> _Prompt_: Filter by the string "class": return the lines of the material that contain it.

> _Data for this task_:
▽

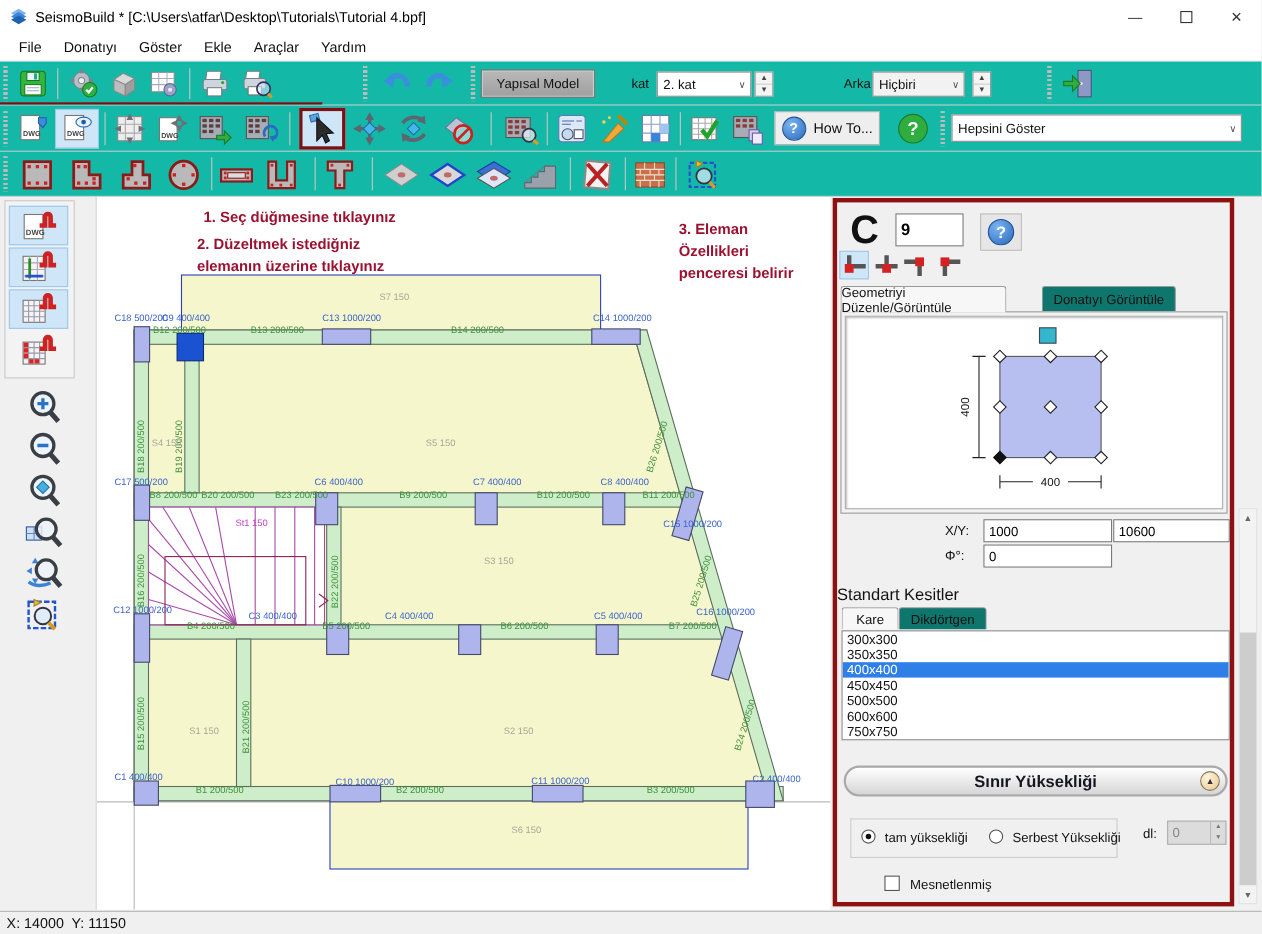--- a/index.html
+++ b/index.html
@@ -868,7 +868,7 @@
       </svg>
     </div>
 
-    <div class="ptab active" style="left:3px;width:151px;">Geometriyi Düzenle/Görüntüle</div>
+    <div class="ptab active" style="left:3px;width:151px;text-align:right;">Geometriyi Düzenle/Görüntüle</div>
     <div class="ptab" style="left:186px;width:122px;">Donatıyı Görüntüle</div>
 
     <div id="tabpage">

△

> _Answer for this exercise_:
-    <div class="ptab active" style="left:3px;width:151px;">Geometriyi Düzenle/Görüntüle</div>
+    <div class="ptab active" style="left:3px;width:151px;text-align:right;">Geometriyi Düzenle/Görüntüle</div>
     <div class="ptab" style="left:186px;width:122px;">Donatıyı Görüntüle</div>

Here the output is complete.